No atual momento, as condições necessárias para implantação de um projeto desenvolvimentista apresentam-se bastante difíceis, considerando que o modelo neoliberal iniciado com Fernando Collor e consolidado com Fernando Henrique Cardoso ter destruído as bases de sustentação de um projeto desse porte e complexidade num mundo hoje dominado pela globalização e pela força do capital internacional. Por sua vez, o aprofundamento da crise econômica interpõe-se como obstáculo a uma renovação conceitual moderna sobre desenvolvimento. Tenho defendido a tese de que desenvolvimento é um processo desequilibrado, gerador, portanto, de certo patamar inflacionário o qual é compensado pelas elevadas taxas de crescimento advindas de sua implantação de forma sustentada e consistente. Esse tipo de política é totalmente divergente da política monetária ortodoxa em curso centrada na elevação da taxa de juros para conter o consumo e baixar a inflação, desestimulando os investimentos privados e dificultando a retomada do crescimento, ou, quando este vier a ocorrer, será mediante a apresentação de taxas insignificantes para o porte de um País com o Brasil. Da mesma forma, torna-se inviável o estabelecimento de um modelo econômico desenvolvimentista, com a convivência de uma taxa de juros de mercado praticada pelos bancos públicos e privados que de forma indecente e com a conivência do Banco Central, assusta qualquer investidor ou mesmos as poucas famílias que ainda dispõem de renda para fazer crescer o seu consumo.

Mesmo sendo evidente que o atual processo inflacionário não é de demanda, mas sim de preços, alimentada pela própria inércia que a inflação vem acumulando ao longo do tempo, e que não é juros elevados que a conduzirá para o centro da meta, o Banco Central insiste na manutenção de uma taxa Selic elevada, concorrendo para o crescimento da dívida pública, corroborado também pelo crescente e desordenado gasto público em custeio. Tal política além de neutralizar qualquer esforço fiscal para garantir o ordenamento das contas públicas, tem servido apenas como um canal de transferência de renda para os rentistas e demais agentes de mercado que vivem em função da especulação financeira.

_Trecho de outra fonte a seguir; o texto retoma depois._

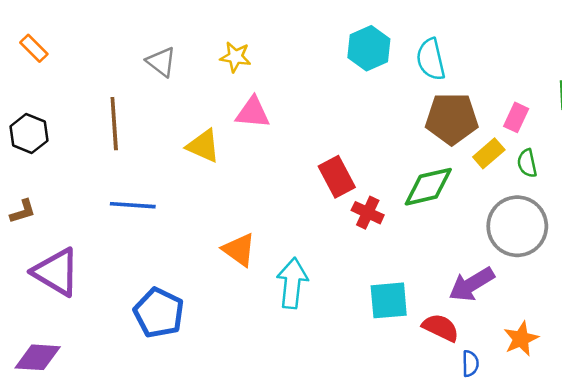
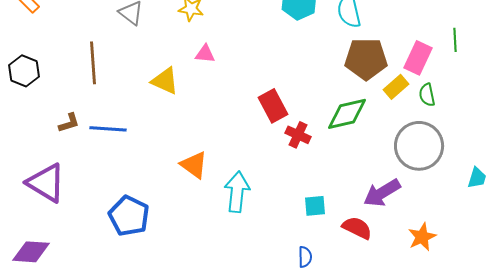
pink triangle: (253, 113) -> (205, 54), size x0.7
pink rectangle: (516, 117) -> (418, 58), size x1.4
brown L-shape: (23, 211) -> (69, 123), moved
cyan square: (389, 300) -> (315, 206), size x0.7
blue semicircle: (470, 363) -> (305, 257), moved

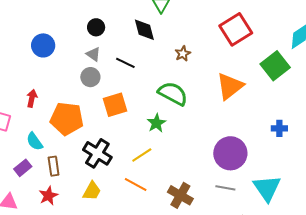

Em conclusão, pode-se afirmar que o combate que se faz insistentemente ao desenvolvimentismo está assentado tão somente numa ideologia ortodoxa que utiliza o Estado interventor não para gerar desenvolvimento, mas primordialmente para garantir os interesses de grandes grupos privilegiados em detrimento do conjunto da sociedade. A prática desenvolvimentista, mesmo revisada para adequar-se à realidade do mundo atual, ainda é válida.